GBP/USD Technical Analysis
The British Pound started a downside correction after it failed to surpass 1.4000 against the US Dollar. GBP/USD moved below the 1.3900 support, which is now acting as a resistance.
Looking at the 4-hours chart, the pair extended its decline below the 1.3850 support level and the 100 simple moving average (red, 4-hours). There was also a break below the 38.2% Fib retracement level of the upward move from the 1.3571 swing low to 1.3981 high.
However, the bulls are now protecting the 1.3780-1.3800 support zone. The 50% Fib retracement level of the upward move from the 1.3571 swing low to 1.3981 high is also near 1.3774.
If GBP/USD breaks the 1.3780-1.3800 support zone, there is a risk of a sharp decline.
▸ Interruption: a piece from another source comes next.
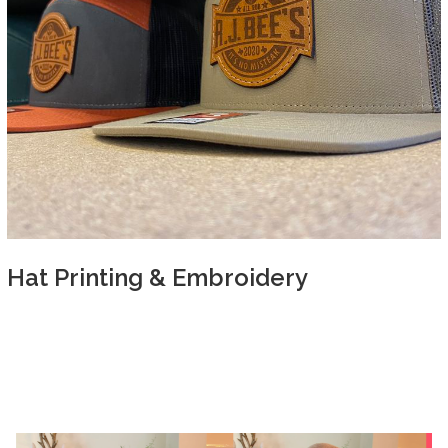
Hat Printing & Embroidery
The next major support sits at 1.3725, below which the pair might revisit 1.3650.
On the upside, an initial resistance is near the 1.3880 level. There is also a key declining channel forming with resistance near 1.3885 on the same chart. A clear break above the channel resistance and 1.3900 might open the doors for a steady increase. The next key resistance could be 1.4000.
Looking at EUR/USD, the pair made an attempt to clear the 1.1800-1.1810 resistance zone, but it failed and it now remains at a risk of more downsides.
Economic Releases
- UK Claimant Count Change for July 2021 – Forecast -80.0K, versus -114.8K previous.
- UK ILO Unemployment Rate for June 2021 (3M) – Forecast 4.8%, versus 4.8% previous.
- Euro Zone GDP for Q2 2021 (Preliminary) (QoQ) – Forecast 2%, versus 2% previous.
- US Retail Sales for July 2021 (MoM) – Forecast -0.2%, versus +0.6% previous.